EXERCISE REQUIREMENTS:
Set down verbatim the lines of the items below, from the start up to and including the line containing "family: Nymphalidae".

EXCERPTED RECORDS:
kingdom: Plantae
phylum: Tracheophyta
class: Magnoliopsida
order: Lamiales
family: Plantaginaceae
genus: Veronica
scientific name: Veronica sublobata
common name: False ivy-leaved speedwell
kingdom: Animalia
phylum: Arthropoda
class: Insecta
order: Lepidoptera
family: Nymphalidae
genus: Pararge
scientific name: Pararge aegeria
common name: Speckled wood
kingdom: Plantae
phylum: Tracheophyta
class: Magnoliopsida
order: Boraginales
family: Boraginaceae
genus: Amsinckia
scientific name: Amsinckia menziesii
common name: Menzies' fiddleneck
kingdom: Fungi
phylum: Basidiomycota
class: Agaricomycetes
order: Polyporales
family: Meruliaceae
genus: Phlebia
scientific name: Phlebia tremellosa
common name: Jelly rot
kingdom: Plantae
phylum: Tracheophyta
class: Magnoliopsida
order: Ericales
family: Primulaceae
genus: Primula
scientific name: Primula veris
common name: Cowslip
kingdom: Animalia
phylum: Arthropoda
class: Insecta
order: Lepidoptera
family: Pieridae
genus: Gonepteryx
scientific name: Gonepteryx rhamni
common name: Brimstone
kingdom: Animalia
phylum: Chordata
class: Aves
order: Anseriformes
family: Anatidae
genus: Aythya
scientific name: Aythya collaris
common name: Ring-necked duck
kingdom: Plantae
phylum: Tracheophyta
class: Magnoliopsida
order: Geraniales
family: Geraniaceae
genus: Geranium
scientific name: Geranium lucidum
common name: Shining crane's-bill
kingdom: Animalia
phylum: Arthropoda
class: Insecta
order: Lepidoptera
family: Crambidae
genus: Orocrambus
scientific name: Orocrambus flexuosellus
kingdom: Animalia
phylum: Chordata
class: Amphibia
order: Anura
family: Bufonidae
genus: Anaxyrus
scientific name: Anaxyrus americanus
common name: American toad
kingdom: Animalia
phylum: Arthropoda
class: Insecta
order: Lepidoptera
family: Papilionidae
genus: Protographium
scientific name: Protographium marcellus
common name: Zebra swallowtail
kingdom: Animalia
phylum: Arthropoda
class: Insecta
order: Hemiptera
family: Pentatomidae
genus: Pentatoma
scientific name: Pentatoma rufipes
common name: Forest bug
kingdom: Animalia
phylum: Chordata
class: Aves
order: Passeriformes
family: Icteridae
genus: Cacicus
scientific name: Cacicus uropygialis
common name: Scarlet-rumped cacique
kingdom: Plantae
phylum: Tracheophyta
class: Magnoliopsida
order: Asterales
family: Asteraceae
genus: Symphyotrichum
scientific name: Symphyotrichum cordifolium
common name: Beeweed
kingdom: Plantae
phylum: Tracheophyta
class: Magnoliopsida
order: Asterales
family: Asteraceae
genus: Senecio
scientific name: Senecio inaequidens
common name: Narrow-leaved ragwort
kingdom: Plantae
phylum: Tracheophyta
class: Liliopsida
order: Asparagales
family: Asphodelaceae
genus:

THE RESPONSE:
kingdom: Plantae
phylum: Tracheophyta
class: Magnoliopsida
order: Lamiales
family: Plantaginaceae
genus: Veronica
scientific name: Veronica sublobata
common name: False ivy-leaved speedwell
kingdom: Animalia
phylum: Arthropoda
class: Insecta
order: Lepidoptera
family: Nymphalidae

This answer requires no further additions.